Subject: One-bird reign of terror
Date: Feb 28 20:21:32 2004
From: Kelly Cassidy - lostriver at completebbs.com


Occasionally this winter, I've seen a Northern Shrike in a hawthorn patch half a mile from my house on my morning walk. During the past week the shrike seems to have moved his base of operations to my yard. I assume it's the same shrike since the sources I have say males and females have separate winter territories and the territories are large. I think of this shrike as a "he" because he does so much singing, but I don't know if the females sing, too.
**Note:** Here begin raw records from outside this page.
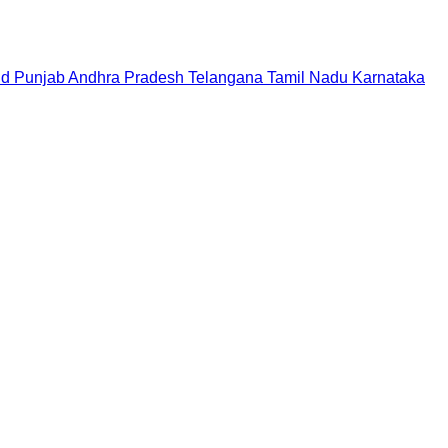
nd
Punjab
Andhra Pradesh
Telangana
Tamil Nadu
Karnataka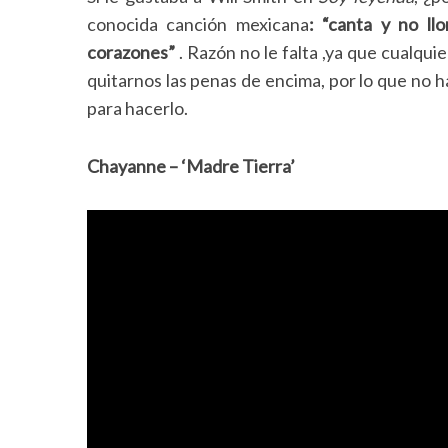
conocida canción mexicana
: “canta y no llo
corazones”
. Razón no le falta ,ya que cualqu
quitarnos las penas de encima, por lo que no 
para hacerlo.
Chayanne – ‘Madre Tierra’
Last Monday after work, I was strolling around the yard with the binoculars when I heard a bird crashing through the junipers making terrified peeps. I turned around to see the shrike, almost too close to focus the binoculars, hopping around in the lower branches of the shrubs peering down into a brush pile. Now, I've always had trouble reconciling shrike appearance with its lifestyle. Shrikes look too, um, passerine to be mammal and bird predators. Well, this shrike, with his beak agape, close enough to the see the hook in his beak, staring intently into the brush at whatever had escaped, too concerned with his hunt to be afraid of me standing 15 feet away, looked like a predator. I went into the house to get the spotting scope and settle on the porch to watch him hunt, since I've never seen a shrike hunting before, but the show was over. He flitted around from the tops of the tall trees singing for awhile as the sun was setting.



For most of this week, the little birds in the yard have been hunkered down. The House Finches seemed to have either been eaten or fled. The Song Sparrows barely peeped. The House Sparrows ended their early morning and pre-sunset graveling and bath conventions. They seem to be adjusting, however, or, being small birds with short lifespans and frequent terror, they need to get on with the business of breeding. This morning, the Song Sparrows were singing, the House Sparrows were chirping, and I even heard a couple of House Finches. (The same House Finches as the week before or a replacement set?) Predictably, the shrike wasn't in the yard. He was in the hawthorn patch. I saw him hover for a half second then drop into the grass, evidently working on a vole breakfast.



He was back in the yard by mid-morning singing. While he sings all the little birds lapse into silence. He reminds of that old commercial "When E. F. Hutton talks." E. F Hutton can only wish to command so much respect.